▶ _What you have to do_
Only an exact copy of the records, from the line with "- portal vein" through the last line, is wanted.

[Records contained in a dataset]
┌────────

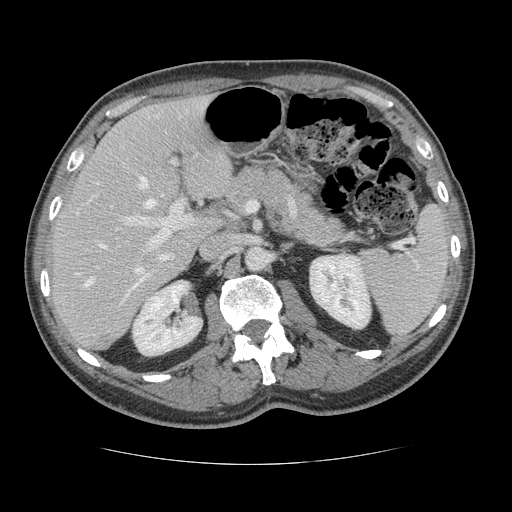
Contrast-enhanced abdominal CT, one axial slice; position 77 of 134 along the scan axis; soft-tissue window (W 400 / L 40 HU); 512 × 512 image matrix. Case-level facts recorded for this patient, not image findings: patient: male, age 39 years at operation; diagnosis: colorectal cancer liver metastases, imaged before liver resection; multiple liver metastases: yes; largest metastasis: 2.2 cm; disease in both lobes: no.
Annotated regions visible in this slice (manually delineated by an expert):
- hepatic veins: bounding box [x1, y1, x2, y2] px = [76, 176, 155, 286]
- liver: [50, 97, 232, 350]
- planned liver remnant (the part of the liver to remain after resection): [50, 98, 232, 338]
- portal vein (with intrahepatic branches): [124, 160, 193, 299]
- liver metastasis: [96, 340, 110, 349]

└────────

▶ _Answer space_
- portal vein (with intrahepatic branches): [124, 160, 193, 299]
- liver metastasis: [96, 340, 110, 349]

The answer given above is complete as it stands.